» Page:
━━━━━━━━━━━━━━━━━━━━━━━━━━━━━━
# Can I drink anything before fasted cardio ?



## Kennyken (Jun 20, 2011)

Like a cup of tea ??


----------



## jonnysmith123 (Apr 1, 2010)

yeah mate , when i did it for a show i had a cup of black coffee before every session, kept me going for an hour fasted cardio !


----------



## Kennyken (Jun 20, 2011)

jonnysmith123 said:


> yeah mate , when i did it for a show i had a cup of black coffee before every session, kept me going for an hour fasted cardio !


Sugar with it ?


----------



## Fat (Jan 2, 2010)

you can have what you want before hand but it wont be fasted.


----------



## jonnysmith123 (Apr 1, 2010)

naa i didnt, just straight didnt taste too nice but did the job. I couldnt have any sugar because my diet was a bit extreme but a little sugar wont hurt i dont think


----------



## Kennyken (Jun 20, 2011)
━━━━━━━━━━━━━━━━━━━━━━━━━━━━━━
» Data supplied:
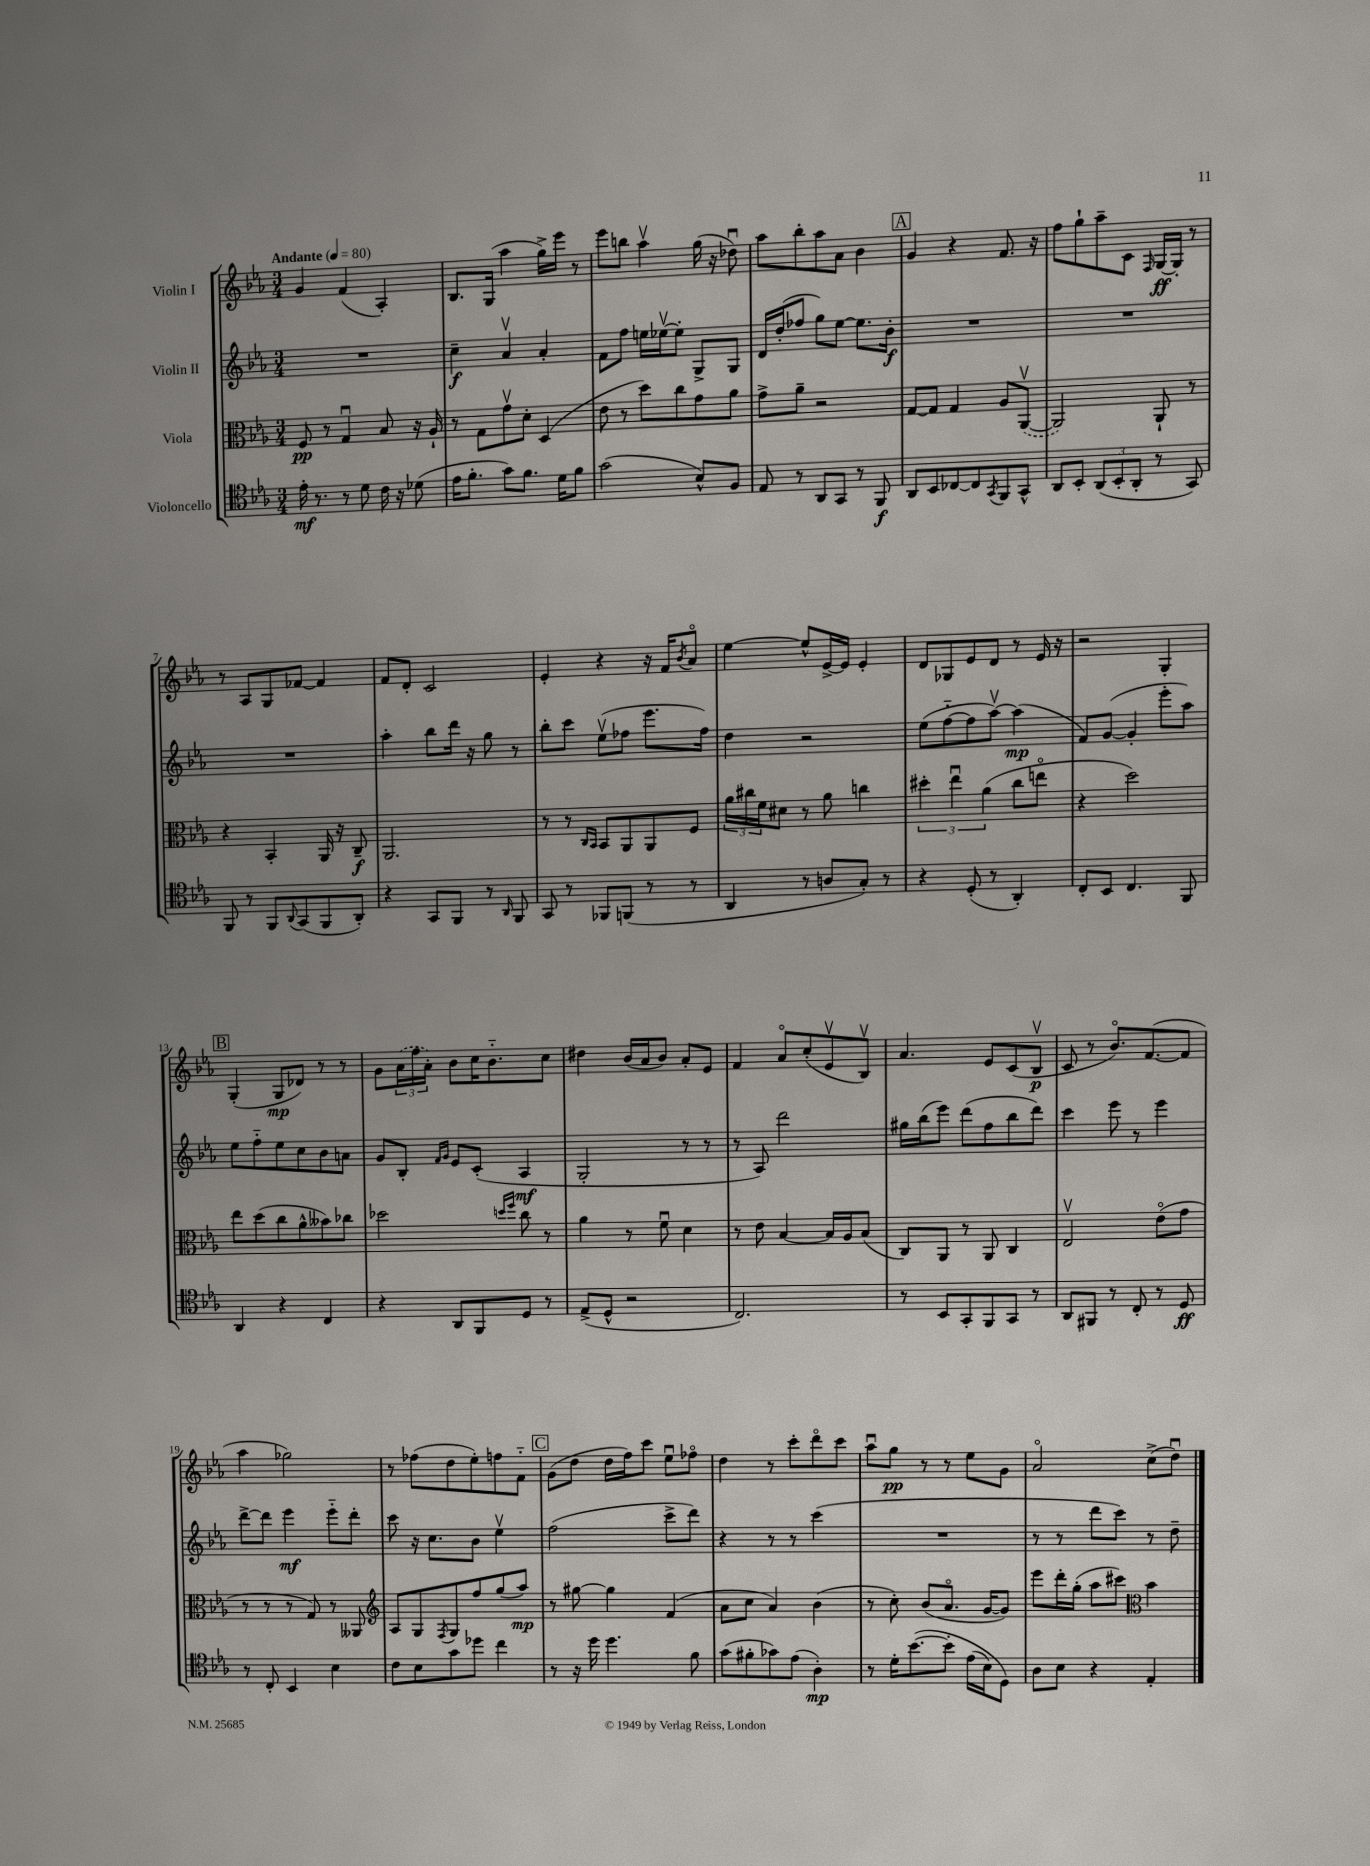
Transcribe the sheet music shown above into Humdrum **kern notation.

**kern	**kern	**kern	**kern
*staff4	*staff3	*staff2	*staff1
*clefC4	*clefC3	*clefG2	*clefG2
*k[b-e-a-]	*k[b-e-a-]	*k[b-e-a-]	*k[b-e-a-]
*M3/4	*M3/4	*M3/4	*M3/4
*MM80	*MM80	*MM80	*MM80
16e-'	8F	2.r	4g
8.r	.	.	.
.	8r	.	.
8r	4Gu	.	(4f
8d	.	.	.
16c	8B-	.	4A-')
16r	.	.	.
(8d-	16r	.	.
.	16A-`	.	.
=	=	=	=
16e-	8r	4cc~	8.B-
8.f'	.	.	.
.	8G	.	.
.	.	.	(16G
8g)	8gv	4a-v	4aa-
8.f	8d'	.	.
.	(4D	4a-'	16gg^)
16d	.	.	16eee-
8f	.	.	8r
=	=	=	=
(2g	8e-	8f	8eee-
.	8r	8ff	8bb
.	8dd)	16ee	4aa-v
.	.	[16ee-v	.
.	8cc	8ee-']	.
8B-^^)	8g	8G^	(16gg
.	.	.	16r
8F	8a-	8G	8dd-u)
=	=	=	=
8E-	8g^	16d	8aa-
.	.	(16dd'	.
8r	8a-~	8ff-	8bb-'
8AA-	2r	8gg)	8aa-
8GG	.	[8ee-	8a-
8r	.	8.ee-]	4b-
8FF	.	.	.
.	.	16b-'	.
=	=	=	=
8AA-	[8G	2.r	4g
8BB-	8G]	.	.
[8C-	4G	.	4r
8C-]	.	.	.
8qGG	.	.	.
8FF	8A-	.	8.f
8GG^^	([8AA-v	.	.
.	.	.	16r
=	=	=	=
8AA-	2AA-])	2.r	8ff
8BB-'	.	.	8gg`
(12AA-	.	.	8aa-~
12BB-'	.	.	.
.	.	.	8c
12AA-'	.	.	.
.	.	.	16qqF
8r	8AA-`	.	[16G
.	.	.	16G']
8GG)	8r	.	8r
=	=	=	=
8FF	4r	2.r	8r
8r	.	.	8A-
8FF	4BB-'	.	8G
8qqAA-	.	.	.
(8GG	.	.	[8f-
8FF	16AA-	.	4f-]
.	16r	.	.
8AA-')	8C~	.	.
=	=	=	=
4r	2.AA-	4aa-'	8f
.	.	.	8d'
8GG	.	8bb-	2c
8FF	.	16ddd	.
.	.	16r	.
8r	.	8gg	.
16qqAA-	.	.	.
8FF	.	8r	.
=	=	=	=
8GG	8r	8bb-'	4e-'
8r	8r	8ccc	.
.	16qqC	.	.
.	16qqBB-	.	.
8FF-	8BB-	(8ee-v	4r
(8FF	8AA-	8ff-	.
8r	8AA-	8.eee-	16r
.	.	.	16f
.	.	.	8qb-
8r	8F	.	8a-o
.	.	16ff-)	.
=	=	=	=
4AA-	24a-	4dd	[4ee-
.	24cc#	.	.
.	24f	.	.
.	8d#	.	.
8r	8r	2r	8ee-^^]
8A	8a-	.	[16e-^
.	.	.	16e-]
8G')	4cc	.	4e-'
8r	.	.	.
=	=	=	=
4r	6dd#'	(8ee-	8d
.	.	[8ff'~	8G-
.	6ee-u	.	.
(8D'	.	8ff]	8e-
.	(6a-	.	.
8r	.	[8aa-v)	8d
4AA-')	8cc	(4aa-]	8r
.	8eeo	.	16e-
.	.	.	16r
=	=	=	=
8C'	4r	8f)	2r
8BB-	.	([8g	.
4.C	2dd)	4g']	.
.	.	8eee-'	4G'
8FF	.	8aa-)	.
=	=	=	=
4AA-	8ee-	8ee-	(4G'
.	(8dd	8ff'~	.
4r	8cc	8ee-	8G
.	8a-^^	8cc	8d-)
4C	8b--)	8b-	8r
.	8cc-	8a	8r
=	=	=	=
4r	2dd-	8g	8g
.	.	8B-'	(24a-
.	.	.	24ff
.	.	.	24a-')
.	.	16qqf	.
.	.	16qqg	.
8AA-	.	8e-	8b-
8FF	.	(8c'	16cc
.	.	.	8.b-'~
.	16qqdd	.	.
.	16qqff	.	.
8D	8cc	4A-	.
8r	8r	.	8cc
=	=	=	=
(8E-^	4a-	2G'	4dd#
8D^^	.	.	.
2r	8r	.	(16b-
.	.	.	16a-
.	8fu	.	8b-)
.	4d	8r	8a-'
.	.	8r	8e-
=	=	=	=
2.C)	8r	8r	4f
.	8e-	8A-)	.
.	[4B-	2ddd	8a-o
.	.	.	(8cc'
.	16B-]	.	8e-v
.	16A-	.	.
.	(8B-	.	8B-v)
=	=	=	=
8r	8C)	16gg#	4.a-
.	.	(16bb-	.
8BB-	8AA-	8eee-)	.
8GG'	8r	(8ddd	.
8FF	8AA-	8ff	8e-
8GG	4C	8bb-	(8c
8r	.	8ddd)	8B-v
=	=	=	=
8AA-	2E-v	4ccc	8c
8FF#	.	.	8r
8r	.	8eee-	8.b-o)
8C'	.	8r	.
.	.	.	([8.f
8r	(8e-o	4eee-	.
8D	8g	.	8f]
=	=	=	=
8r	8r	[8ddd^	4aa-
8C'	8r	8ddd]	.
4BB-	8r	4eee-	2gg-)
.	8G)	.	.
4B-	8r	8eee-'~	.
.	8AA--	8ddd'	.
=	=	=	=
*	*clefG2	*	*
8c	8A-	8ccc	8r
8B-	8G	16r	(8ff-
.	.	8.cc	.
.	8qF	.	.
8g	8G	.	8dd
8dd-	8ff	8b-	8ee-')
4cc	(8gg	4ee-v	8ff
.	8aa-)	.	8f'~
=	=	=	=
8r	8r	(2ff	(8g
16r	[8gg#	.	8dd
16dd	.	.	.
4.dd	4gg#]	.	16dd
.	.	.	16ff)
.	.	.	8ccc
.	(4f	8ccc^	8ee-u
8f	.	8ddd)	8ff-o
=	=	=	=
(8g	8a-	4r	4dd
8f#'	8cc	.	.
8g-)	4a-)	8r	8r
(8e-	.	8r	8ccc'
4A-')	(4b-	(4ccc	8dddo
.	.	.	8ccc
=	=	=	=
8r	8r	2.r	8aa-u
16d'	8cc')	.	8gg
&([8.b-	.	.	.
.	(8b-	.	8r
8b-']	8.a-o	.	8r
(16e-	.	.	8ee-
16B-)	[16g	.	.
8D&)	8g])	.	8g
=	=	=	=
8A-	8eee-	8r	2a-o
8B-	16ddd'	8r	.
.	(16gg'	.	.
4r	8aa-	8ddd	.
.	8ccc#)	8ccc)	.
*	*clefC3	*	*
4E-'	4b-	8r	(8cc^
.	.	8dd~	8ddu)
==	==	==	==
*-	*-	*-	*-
━━━━━━━━━━━━━━━━━━━━━━━━━━━━━━
» Tasks for this exercise:
(1) Summarize the fasted cardio thread in two sentences.
(2) Carry on the fasted cardio thread from the point where it stops.

» Responses to the tasks:
(1) Kennyken asks whether he can drink something like a cup of tea before fasted cardio. jonnysmith123 says he drank unsweetened black coffee before every session when preparing for a show and thinks a little sugar won't hurt, while Fat answers that you can have whatever you want beforehand but then it won't be fasted.

(2)
Fat said:


> you can have what you want before hand but it wont be fasted.


Not even black tea or water ?


----------



## jonnysmith123 (Apr 1, 2010)

of course you can have water, you need to drink loads of water when cutting. Can have as much water as you like lol


----------



## Greenspin (Dec 27, 2010)

You can have black tea/coffee, sugar free cordial etc, they have some kcals, but they are negligible IMO. People take BCAA and EAAs pre c/v for semi fasted cardio. Do what you like mate. Fasted alludes to not consuming any calories from the point you wake up, to the time you do your session.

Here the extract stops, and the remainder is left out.